Don Draper suffered a panic attack near the end of last week's episode, "Hands and Knees." This week it was the entire firm's turn. And Roger Sterling's to blame. No, it wasn't his fault that Lucky Strike took its business elsewhere (although Don wasn't wrong when he said his old friend could have worked harder babysitting his only account—or worked, period). But it was Roger's fault that the company was caught unprepared. Roger had wrested a 30-day stay of execution from Lee Garner Jr. to break the bad news and come up with a plan of attack. Instead, what Draper and company got was an ambush that didn't have to be an ambush, with Roger covering for his duplicity by staging an Oscar-worthy one-way "phone call" with the client, then embarking on a phony rescue mission to North Carolina that took him no further than a New York hotel room. The agency is now living on borrowed time. And this week's installment (written by Erin Levy and directed by Phil Abraham) captured the chaos of such a scenario—panic leading to a lack of confidence among clients, leading to yet more panic.
When you're down, some people can't resist kicking you.

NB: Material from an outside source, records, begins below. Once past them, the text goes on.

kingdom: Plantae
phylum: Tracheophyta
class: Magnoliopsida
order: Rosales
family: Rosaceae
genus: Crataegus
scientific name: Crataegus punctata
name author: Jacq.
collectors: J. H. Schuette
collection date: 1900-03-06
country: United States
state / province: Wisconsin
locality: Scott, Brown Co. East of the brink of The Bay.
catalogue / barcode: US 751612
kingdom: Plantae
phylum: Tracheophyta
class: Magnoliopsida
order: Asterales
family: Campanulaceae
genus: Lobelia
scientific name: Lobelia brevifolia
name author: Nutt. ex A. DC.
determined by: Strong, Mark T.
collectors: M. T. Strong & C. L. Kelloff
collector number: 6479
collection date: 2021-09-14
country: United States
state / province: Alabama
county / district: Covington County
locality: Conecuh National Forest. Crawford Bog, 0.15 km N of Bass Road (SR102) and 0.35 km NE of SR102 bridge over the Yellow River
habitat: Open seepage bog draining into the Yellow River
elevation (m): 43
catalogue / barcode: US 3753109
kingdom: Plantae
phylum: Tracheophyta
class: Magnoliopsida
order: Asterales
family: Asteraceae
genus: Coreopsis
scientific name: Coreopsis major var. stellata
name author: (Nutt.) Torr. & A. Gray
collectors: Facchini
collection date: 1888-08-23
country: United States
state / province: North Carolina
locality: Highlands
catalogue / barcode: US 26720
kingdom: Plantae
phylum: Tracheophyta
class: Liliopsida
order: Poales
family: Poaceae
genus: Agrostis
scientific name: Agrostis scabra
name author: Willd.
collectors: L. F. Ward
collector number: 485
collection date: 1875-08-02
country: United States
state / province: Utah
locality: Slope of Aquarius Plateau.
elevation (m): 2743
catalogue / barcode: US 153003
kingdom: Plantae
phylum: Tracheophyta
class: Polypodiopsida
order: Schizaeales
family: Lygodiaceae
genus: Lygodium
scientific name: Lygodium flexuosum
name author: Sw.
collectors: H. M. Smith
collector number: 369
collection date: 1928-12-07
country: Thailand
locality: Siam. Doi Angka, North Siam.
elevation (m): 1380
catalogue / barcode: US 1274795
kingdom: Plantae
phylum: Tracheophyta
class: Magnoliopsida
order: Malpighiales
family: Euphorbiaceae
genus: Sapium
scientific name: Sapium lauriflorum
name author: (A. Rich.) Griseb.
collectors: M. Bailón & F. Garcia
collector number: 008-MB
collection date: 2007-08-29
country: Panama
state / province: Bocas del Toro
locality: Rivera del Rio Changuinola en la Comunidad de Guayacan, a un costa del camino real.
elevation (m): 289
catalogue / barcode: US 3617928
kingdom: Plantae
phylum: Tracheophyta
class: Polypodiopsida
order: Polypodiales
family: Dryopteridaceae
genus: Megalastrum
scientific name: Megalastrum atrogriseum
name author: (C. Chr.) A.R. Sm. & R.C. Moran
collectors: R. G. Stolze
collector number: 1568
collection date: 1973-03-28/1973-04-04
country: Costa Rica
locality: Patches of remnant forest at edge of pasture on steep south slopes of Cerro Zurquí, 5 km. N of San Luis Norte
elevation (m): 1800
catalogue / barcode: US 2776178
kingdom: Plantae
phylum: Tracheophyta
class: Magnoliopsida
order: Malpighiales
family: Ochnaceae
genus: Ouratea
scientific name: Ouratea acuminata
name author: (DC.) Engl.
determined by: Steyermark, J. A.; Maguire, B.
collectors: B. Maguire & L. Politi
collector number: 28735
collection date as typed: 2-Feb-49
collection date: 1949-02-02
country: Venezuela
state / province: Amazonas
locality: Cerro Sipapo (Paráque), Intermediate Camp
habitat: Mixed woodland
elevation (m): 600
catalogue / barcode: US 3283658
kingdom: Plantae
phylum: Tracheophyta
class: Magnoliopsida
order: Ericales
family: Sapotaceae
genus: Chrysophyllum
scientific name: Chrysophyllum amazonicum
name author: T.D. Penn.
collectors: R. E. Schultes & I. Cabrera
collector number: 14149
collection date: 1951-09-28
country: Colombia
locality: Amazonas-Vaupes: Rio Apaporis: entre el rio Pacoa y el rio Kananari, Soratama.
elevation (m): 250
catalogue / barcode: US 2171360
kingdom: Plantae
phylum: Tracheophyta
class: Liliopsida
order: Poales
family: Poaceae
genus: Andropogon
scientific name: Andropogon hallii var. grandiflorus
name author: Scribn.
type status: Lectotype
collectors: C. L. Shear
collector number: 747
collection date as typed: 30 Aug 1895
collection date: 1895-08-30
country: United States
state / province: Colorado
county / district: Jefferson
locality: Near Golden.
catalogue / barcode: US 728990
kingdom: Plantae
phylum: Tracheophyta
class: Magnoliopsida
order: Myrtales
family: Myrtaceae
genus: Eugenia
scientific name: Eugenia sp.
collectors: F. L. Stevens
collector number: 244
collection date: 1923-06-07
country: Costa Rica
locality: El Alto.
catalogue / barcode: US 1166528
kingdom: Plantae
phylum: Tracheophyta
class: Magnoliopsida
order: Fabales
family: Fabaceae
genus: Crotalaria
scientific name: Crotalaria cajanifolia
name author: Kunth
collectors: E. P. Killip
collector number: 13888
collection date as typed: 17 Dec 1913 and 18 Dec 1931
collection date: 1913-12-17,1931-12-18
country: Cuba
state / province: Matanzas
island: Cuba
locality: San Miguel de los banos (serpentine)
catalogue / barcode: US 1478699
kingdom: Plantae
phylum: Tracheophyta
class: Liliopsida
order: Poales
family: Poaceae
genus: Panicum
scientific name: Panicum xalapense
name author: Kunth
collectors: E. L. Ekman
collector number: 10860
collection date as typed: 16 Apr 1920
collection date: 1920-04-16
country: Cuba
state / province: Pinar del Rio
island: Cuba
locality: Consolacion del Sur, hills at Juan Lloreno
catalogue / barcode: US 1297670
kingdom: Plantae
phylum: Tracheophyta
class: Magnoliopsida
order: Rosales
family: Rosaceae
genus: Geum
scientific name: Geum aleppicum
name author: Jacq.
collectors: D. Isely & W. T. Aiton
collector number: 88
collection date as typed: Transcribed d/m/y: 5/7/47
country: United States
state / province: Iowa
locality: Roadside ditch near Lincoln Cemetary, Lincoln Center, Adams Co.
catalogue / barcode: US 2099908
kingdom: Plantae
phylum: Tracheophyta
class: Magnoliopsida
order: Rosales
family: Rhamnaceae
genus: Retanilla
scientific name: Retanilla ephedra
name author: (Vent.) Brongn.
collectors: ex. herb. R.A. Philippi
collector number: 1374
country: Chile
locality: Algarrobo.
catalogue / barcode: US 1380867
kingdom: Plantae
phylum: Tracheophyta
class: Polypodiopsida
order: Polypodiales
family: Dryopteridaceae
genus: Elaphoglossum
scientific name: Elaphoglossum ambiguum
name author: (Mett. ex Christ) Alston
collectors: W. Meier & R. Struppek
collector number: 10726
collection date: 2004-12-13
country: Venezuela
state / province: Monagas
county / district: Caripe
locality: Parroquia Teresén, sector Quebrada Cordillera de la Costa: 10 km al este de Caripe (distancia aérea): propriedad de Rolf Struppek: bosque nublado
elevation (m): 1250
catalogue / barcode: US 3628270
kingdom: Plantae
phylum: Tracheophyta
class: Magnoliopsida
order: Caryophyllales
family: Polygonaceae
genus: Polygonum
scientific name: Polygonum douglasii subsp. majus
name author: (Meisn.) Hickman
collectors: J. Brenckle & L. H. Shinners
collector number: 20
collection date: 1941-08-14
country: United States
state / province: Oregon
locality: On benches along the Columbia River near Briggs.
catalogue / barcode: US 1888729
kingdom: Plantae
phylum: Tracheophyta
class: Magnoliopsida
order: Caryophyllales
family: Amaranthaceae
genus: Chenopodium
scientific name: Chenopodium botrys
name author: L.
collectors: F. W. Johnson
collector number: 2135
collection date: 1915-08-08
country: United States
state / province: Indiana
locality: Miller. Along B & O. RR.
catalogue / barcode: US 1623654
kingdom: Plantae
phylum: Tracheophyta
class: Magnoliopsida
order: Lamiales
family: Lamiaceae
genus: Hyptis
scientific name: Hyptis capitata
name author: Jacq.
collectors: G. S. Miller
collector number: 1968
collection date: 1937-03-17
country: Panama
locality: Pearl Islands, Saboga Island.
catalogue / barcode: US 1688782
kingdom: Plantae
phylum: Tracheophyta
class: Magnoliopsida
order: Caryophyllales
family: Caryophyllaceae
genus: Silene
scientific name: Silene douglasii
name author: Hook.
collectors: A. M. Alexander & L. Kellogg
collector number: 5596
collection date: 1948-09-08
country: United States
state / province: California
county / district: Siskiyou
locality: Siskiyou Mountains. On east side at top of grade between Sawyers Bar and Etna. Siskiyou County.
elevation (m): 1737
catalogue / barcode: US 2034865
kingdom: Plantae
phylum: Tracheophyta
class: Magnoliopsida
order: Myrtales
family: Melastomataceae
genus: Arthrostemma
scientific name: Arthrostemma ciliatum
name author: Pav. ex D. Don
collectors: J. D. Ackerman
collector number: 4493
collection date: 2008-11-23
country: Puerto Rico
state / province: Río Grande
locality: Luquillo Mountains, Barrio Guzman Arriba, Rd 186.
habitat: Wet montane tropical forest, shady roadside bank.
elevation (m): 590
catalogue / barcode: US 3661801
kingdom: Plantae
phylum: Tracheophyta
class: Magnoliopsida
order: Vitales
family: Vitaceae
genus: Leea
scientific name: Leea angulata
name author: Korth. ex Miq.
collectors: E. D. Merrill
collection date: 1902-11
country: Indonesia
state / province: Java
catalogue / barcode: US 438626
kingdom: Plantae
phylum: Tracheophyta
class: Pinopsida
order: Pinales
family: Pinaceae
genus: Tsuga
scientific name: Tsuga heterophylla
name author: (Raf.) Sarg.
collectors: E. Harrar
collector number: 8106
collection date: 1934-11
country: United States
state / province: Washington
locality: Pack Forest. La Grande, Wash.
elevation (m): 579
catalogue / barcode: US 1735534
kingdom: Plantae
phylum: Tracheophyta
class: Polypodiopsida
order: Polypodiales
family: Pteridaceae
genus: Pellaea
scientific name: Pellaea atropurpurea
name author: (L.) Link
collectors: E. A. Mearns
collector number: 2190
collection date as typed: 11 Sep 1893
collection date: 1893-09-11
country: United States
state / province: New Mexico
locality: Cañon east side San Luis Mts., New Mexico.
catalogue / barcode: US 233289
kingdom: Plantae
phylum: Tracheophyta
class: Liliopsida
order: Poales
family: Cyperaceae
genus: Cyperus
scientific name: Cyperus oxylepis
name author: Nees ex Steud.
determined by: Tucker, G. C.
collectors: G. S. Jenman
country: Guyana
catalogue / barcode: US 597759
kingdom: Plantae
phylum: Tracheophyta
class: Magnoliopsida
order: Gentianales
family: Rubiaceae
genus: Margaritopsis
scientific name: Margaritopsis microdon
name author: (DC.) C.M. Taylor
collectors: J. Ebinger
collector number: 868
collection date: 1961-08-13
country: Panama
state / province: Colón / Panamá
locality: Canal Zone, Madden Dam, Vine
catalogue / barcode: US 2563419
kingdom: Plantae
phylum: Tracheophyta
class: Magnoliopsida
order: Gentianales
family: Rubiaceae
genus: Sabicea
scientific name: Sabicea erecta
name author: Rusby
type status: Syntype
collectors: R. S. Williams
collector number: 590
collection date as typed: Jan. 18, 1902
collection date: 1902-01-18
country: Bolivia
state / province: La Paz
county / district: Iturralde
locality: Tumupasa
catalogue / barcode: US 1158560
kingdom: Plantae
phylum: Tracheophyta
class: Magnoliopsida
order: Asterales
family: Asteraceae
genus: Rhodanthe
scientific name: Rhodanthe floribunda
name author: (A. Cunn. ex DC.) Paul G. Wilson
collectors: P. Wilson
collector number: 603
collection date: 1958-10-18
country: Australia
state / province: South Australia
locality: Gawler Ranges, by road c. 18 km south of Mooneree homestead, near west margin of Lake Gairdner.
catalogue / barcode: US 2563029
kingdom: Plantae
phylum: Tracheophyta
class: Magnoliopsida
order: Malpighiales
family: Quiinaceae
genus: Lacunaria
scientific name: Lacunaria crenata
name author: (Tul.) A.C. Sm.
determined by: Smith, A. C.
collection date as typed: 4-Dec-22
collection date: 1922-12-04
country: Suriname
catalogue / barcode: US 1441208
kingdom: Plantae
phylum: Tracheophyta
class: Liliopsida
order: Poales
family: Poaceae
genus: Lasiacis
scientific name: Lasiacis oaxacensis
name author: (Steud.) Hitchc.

As soon as news started spreading on Madison Avenue that Sterling Cooper Draper Pryce had lost most of its revenue with a single announcement, clients and colleagues began running for the lifeboats. Don's call to a representative of Glo-Coat—the company for which Don masterminded a Clio-winning ad—was supposed to be a Hail Mary pass, or at least damage control. But as we've seen before, Don's not very good in a crisis—at least not one that can't be solved with a clever slogan—and the scene where we saw this demonstrated yet again was wonderfully written and played. Don stood by his desk, steeling himself, commenced with the usual "Hail-fellow-well-met" pleasantries, then almost instantly freaked out out, sounding more like a jilted lover than a creative executive. Then he blamed Pete—who's sitting on a motherlode of incriminating information about Don—accusing him of letting his anxiety over his impending fatherhood distract him from reassuring the client. When the incorrigible Ted Chough buttonholed Pete in the hospital and suggested he start over as a partner at Chough's firm, I found myself talking to the screen for the first time in several weeks: Just do it.
"It's the last days of Rome," Stan says, presaging his latest clumsy pass at Peggy. "I was in an agency that went down. The women got sex-crazed." Wishful thinking? Not entirely. Megan seemed to sense Don's momentary estrangement from Faye, or maybe she just shifted into Gal Friday mode at the sight of Don suffering, as so many "Mad Men" women are inclined to do. She seduced Don and saw him off the next day like a wife-in-training. (The way she looked at him I half-expected her to hand him a bag lunch.) Peggy bedded Abe after seeming to write him off weeks earlier: Was it Abe's too-short bathing trunks that did the trick? (The ensuing crisis at work didn't manage to kill Peggy's post-nooky buzz; the woman's damn near unflappable.) Don drove away Faye by pushing her to give him inside information about her clients that he could use to staunch the firm's red ink hemorrhage. She walked away—a stand-up-and-applaud moment—then showed up at his doorstep to tell him she'd finagled him a meeting with a representative from Heinz. Between the psychology of the character and the politically delicate position of working women in the mid-'60s, this turnabout felt believable to me. But it was still depressing. Peggy consistently shows more backbone in similar situations. So does Joan, which seems rather remarkable considering all that she's been through. "I'm not a solution to your problem," she told Roger, when he came sniffing around her door yet again. "I'm another problem." After all she's endured, she proved herself capable of making a rational decision under horrendous circumstances. That's more than you can say for most of her coworkers.
On an a mostly unrelated note, it was great to see Ray Wise showing up in a small role as Ken Cosgrove's future father-in-law. Beyond being a world class character actor and the proud owner of one of the most charismatically cryptic grins in show business, Wise is a living shout-out to one of the great, groundbreaking series in TV history, David Lynch's "Twin Peaks." Wise played the demonically possessed Leland Palmer, the hounded-to-death newscaster Don Hollenbeck in Good Night and Good Luck, and the bad guy in Rising Sun, among other juicy parts. I seriously doubt Wise will get to raise hell on "Mad Men" in quite the same way as he did on "Twin Peaks." Nevertheless, his one modest scene seemed a harbinger of more to come.